# [About this task]
Please set down each record exactly as it appears, but leave out any pictures.

# [Page images and extracted text]
_ _ _

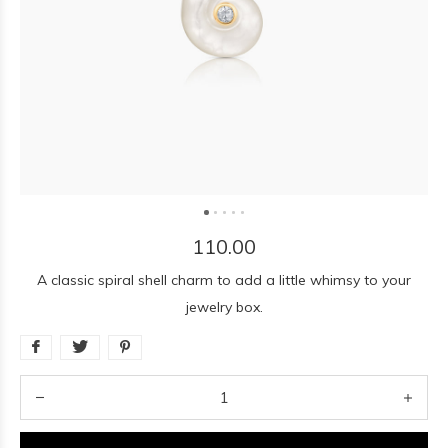
110.00
A classic spiral shell charm to add a little whimsy to your
jewelry box.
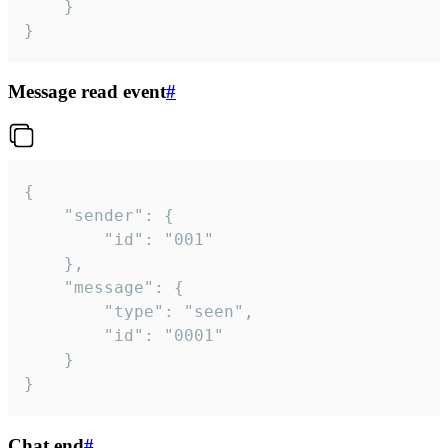
	}

}
Message read event
#
{

	"sender": {

		"id": "001"

	},

	"message": {

		"type": "seen",

		"id": "0001"

	}

}
Chat end
#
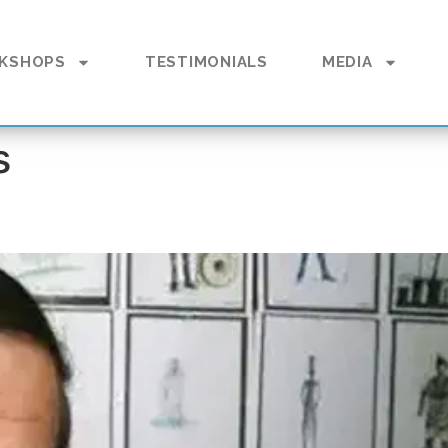
KSHOPS
TESTIMONIALS
MEDIA
s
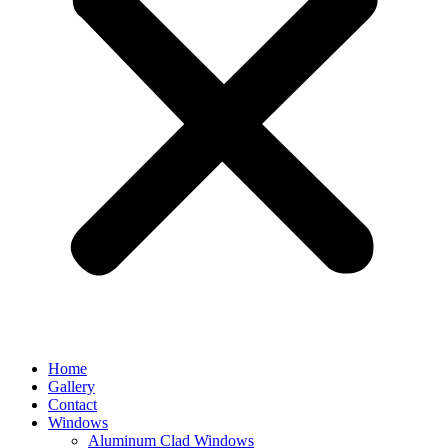
Home
Gallery
Contact
Windows
Aluminum Clad Windows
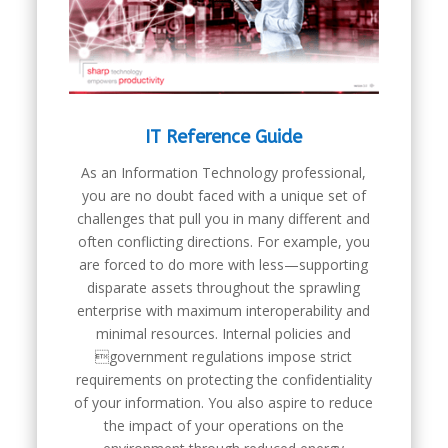
IT Reference Guide
As an Information Technology professional,
you are no doubt faced with a unique set of
challenges that pull you in many different and
often conflicting directions. For example, you
are forced to do more with less—supporting
disparate assets throughout the sprawling
enterprise with maximum interoperability and
minimal resources. Internal policies and
government regulations impose strict
requirements on protecting the confidentiality
of your information. You also aspire to reduce
the impact of your operations on the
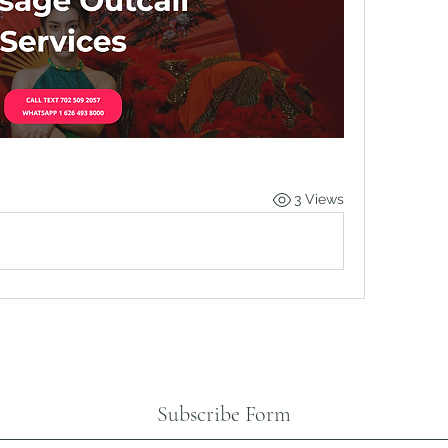
3 Views
Subscribe Form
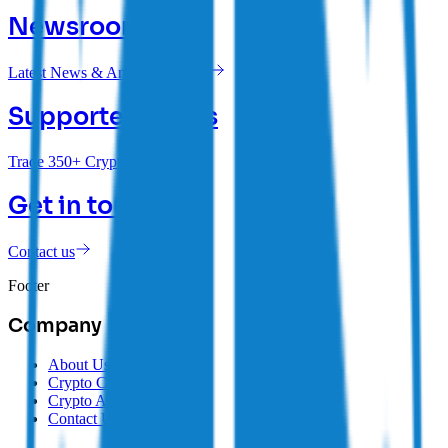
Newsroom
Latest News & Announcements
Supported Coins
Trade 350+ Cryptocurrencies
Get in touch
Contact us
Footer
Company
About Us
Crypto Careers
Crypto Affiliate Program
Contact Us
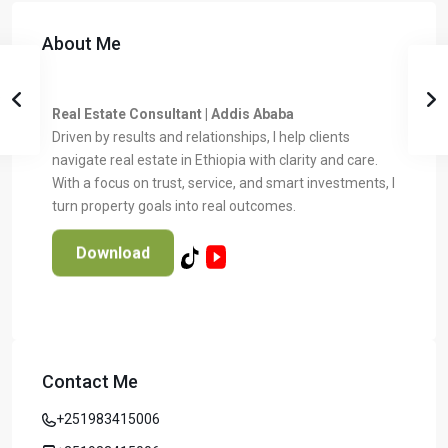
About Me
Real Estate Consultant | Addis Ababa
Driven by results and relationships, I help clients
navigate real estate in Ethiopia with clarity and care.
With a focus on trust, service, and smart investments, I
turn property goals into real outcomes.
Download
Contact Me
Temer Properties – Leading Real Estate
Developer in Addis Ababa, Ethiopia
+251983415006
Temer Properties is a trusted name in Addis Ababa’s real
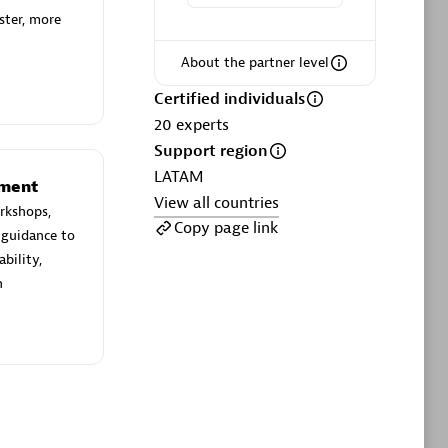
ltants
Asper Technologia
ster, more
Certified individuals:
20
About the partner level
sed
Certified individuals
20
experts
Advanced Sales Partner
Support region
LATAM
ement
View all countries
rkshops,
Copy page link
 guidance to
bility,
n
DPM
Certified individuals:
30
Endorsements:
Services Endorsed
Partner, SaaS Upgrade specialization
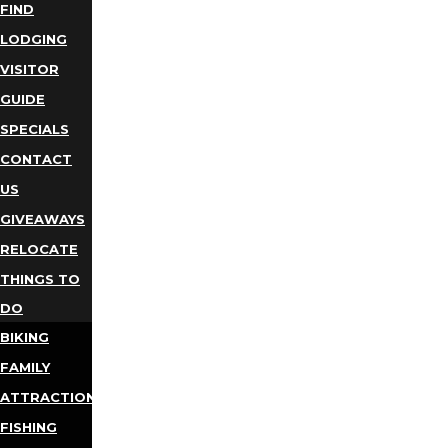
FIND
LODGING
VISITOR
GUIDE
SPECIALS
CONTACT
US
GIVEAWAYS
RELOCATE
THINGS TO
DO
BIKING
FAMILY
ATTRACTIONS
FISHING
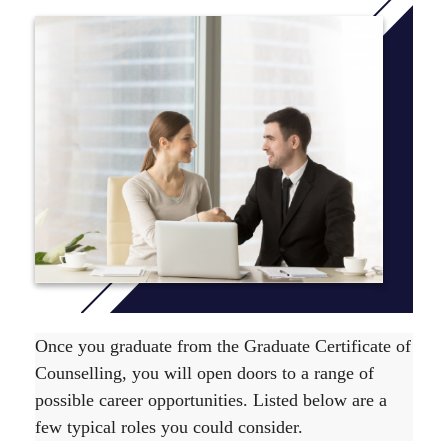
This course has also been accredited by ACAP under its
self-accrediting authority.
The Graduate Certificate of Counselling course is
comprised of 4 units, which are level 500 units. To find
out unit delivery information view the relevant
Yearly
Planner
.
The course duration is 26 weeks full time or up to 2
years part time. For more information on the
recommended course sequence
click here
.
Once you graduate from the Graduate Certificate of
Counselling, you will open doors to a range of
possible career opportunities. Listed below are a
few typical roles you could consider.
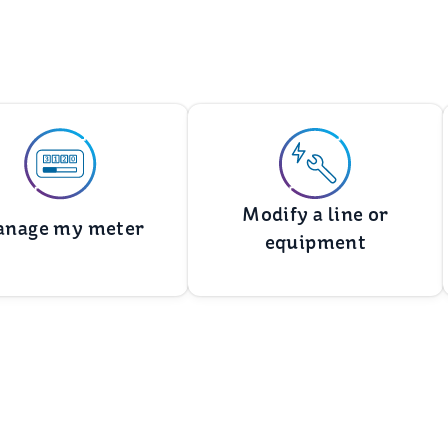
Modify a line or
nage my meter
equipment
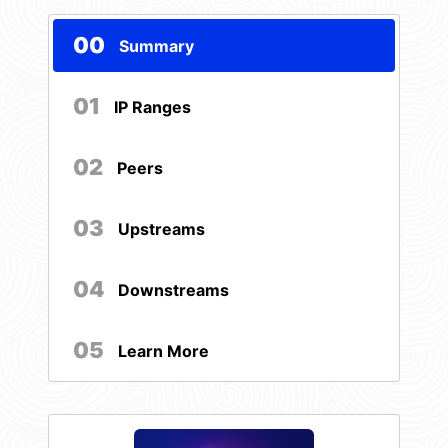
00
Summary
01
IP Ranges
02
Peers
03
Upstreams
04
Downstreams
05
Learn More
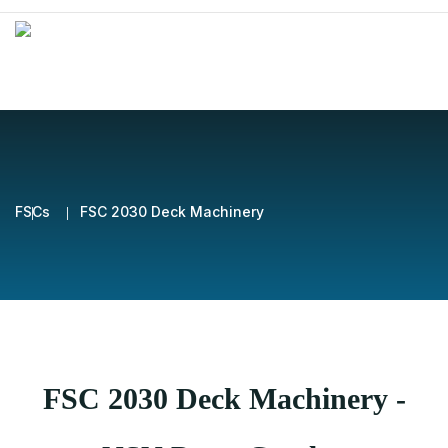
FSCs
FSC 2030 Deck Machinery
FSC 2030 Deck Machinery -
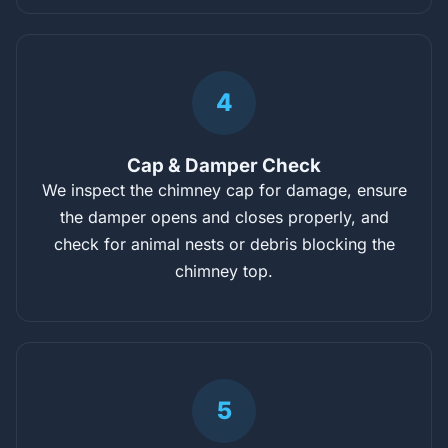
4
Cap & Damper Check
We inspect the chimney cap for damage, ensure
the damper opens and closes properly, and
check for animal nests or debris blocking the
chimney top.
5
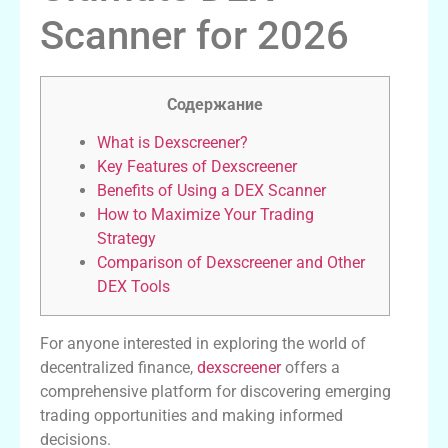
Scanner for 2026
Содержание
What is Dexscreener?
Key Features of Dexscreener
Benefits of Using a DEX Scanner
How to Maximize Your Trading
Strategy
Comparison of Dexscreener and Other
DEX Tools
For anyone interested in exploring the world of
decentralized finance,
dexscreener
offers a
comprehensive platform for discovering emerging
trading opportunities and making informed
decisions.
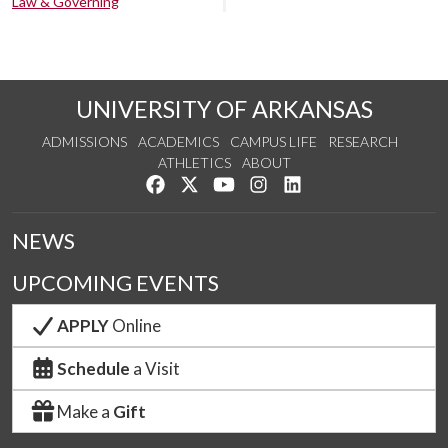
Law & Governing
UNIVERSITY OF ARKANSAS
ADMISSIONS
ACADEMICS
CAMPUS LIFE
RESEARCH
ATHLETICS
ABOUT
Like us on Facebook
Follow us on Twitter
Watch us on YouTube
See us on Instagram
Connect with us on Lin
NEWS
UPCOMING EVENTS
APPLY
Online
Schedule
a Visit
Make a
Gift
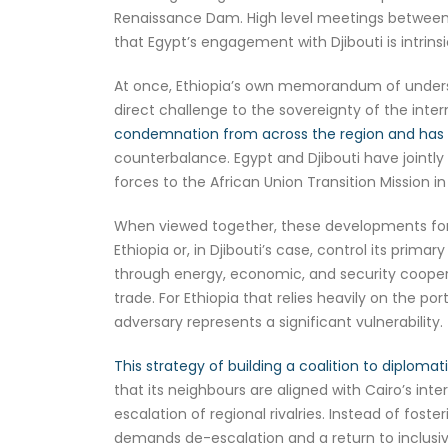
Renaissance Dam. High level meetings between E
that Egypt’s engagement with Djibouti is intrinsic
At once, Ethiopia’s own memorandum of understa
direct challenge to the sovereignty of the inte
condemnation from across the region and has lik
counterbalance. Egypt and Djibouti have jointl
forces to the African Union Transition Mission in
When viewed together, these developments form a
Ethiopia or, in Djibouti’s case, control its prima
through energy, economic, and security cooperat
trade. For Ethiopia that relies heavily on the po
adversary represents a significant vulnerability.
This strategy of building a coalition to diplomati
that its neighbours are aligned with Cairo’s inte
escalation of regional rivalries. Instead of fost
demands de-escalation and a return to inclusive 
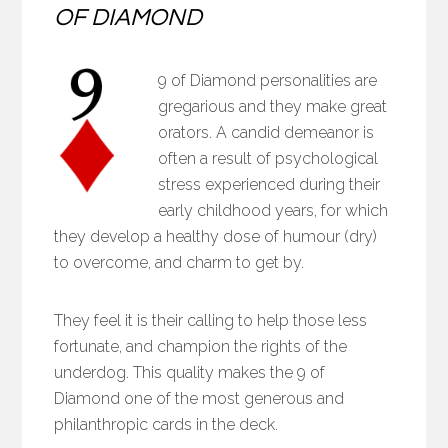
OF DIAMOND
9 of Diamond personalities are
gregarious and they make great
orators. A candid demeanor is
often a result of psychological
stress experienced during their
early childhood years, for which
they develop a healthy dose of humour (dry)
to overcome, and charm to get by.
They feel it is their calling to help those less
fortunate, and champion the rights of the
underdog. This quality makes the 9 of
Diamond one of the most generous and
philanthropic cards in the deck.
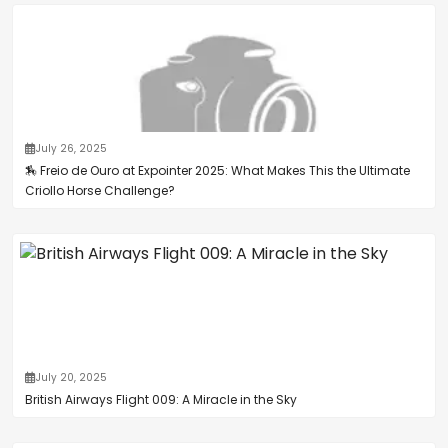
July 26, 2025
🏇 Freio de Ouro at Expointer 2025: What Makes This the Ultimate
Criollo Horse Challenge?
July 20, 2025
British Airways Flight 009: A Miracle in the Sky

_ _ _

# [Reply to the exercise]
110.00
A classic spiral shell charm to add a little whimsy to your
jewelry box.
	}

}
Message read event
#
{

	"sender": {

		"id": "001"

	},

	"message": {

		"type": "seen",

		"id": "0001"

	}

}
Chat end
#
KSHOPS
TESTIMONIALS
MEDIA
s
Home
Gallery
Contact
Windows
Aluminum Clad Windows
IT Reference Guide
As an Information Technology professional,
you are no doubt faced with a unique set of
challenges that pull you in many different and
often conflicting directions. For example, you
are forced to do more with less—supporting
disparate assets throughout the sprawling
enterprise with maximum interoperability and
minimal resources. Internal policies and
government regulations impose strict
requirements on protecting the confidentiality
of your information. You also aspire to reduce
the impact of your operations on the
3 Views
Subscribe Form
Newsroom
Latest News & Announcements
Supported Coins
Trade 350+ Cryptocurrencies
Get in touch
Contact us
Footer
Company
About Us
Crypto Careers
Crypto Affiliate Program
Contact Us
About Me
Real Estate Consultant | Addis Ababa
Driven by results and relationships, I help clients
navigate real estate in Ethiopia with clarity and care.
With a focus on trust, service, and smart investments, I
turn property goals into real outcomes.
Download
Contact Me
Temer Properties – Leading Real Estate
Developer in Addis Ababa, Ethiopia
+251983415006
Temer Properties is a trusted name in Addis Ababa’s real
ltants
Asper Technologia
ster, more
Certified individuals:
20
About the partner level
sed
Certified individuals
20
experts
Advanced Sales Partner
Support region
LATAM
ement
View all countries
rkshops,
Copy page link
 guidance to
bility,
n
DPM
Certified individuals:
30
Endorsements:
Services Endorsed
Partner, SaaS Upgrade specialization
FIND
LODGING
VISITOR
GUIDE
SPECIALS
CONTACT
US
GIVEAWAYS
RELOCATE
THINGS TO
DO
BIKING
FAMILY
ATTRACTIONS
FISHING
This course has also been accredited by ACAP under its
self-accrediting authority.
The Graduate Certificate of Counselling course is
comprised of 4 units, which are level 500 units. To find
out unit delivery information view the relevant
Yearly
Planner
.
The course duration is 26 weeks full time or up to 2
years part time. For more information on the
recommended course sequence
click here
.
Once you graduate from the Graduate Certificate of
Counselling, you will open doors to a range of
possible career opportunities. Listed below are a
few typical roles you could consider.
Modify a line or
nage my meter
equipment
00
Summary
01
IP Ranges
02
Peers
03
Upstreams
04
Downstreams
05
Learn More
FSCs
FSC 2030 Deck Machinery
FSC 2030 Deck Machinery -
4
Cap & Damper Check
We inspect the chimney cap for damage, ensure
the damper opens and closes properly, and
check for animal nests or debris blocking the
chimney top.
5
Scanner for 2026
Содержание
What is Dexscreener?
Key Features of Dexscreener
Benefits of Using a DEX Scanner
How to Maximize Your Trading
Strategy
Comparison of Dexscreener and Other
DEX Tools
For anyone interested in exploring the world of
decentralized finance,
dexscreener
offers a
comprehensive platform for discovering emerging
trading opportunities and making informed
decisions.
Law & Governing
UNIVERSITY OF ARKANSAS
ADMISSIONS
ACADEMICS
CAMPUS LIFE
RESEARCH
ATHLETICS
ABOUT
Like us on Facebook
Follow us on Twitter
Watch us on YouTube
See us on Instagram
Connect with us on Lin
NEWS
UPCOMING EVENTS
APPLY
Online
Schedule
a Visit
Make a
Gift
Renaissance Dam. High level meetings between E
that Egypt’s engagement with Djibouti is intrinsic
At once, Ethiopia’s own memorandum of understa
direct challenge to the sovereignty of the inte
condemnation from across the region and has lik
counterbalance. Egypt and Djibouti have jointl
forces to the African Union Transition Mission in
When viewed together, these developments form a
Ethiopia or, in Djibouti’s case, control its prima
through energy, economic, and security cooperat
trade. For Ethiopia that relies heavily on the po
adversary represents a significant vulnerability.
This strategy of building a coalition to diplomati
that its neighbours are aligned with Cairo’s inte
escalation of regional rivalries. Instead of fost
demands de-escalation and a return to inclusive 
OF DIAMOND
9 of Diamond personalities are
gregarious and they make great
orators. A candid demeanor is
often a result of psychological
stress experienced during their
early childhood years, for which
they develop a healthy dose of humour (dry)
to overcome, and charm to get by.
They feel it is their calling to help those less
fortunate, and champion the rights of the
underdog. This quality makes the 9 of
Diamond one of the most generous and
philanthropic cards in the deck.
July 26, 2025
🏇 Freio de Ouro at Expointer 2025: What Makes This the Ultimate
Criollo Horse Challenge?
July 20, 2025
British Airways Flight 009: A Miracle in the Sky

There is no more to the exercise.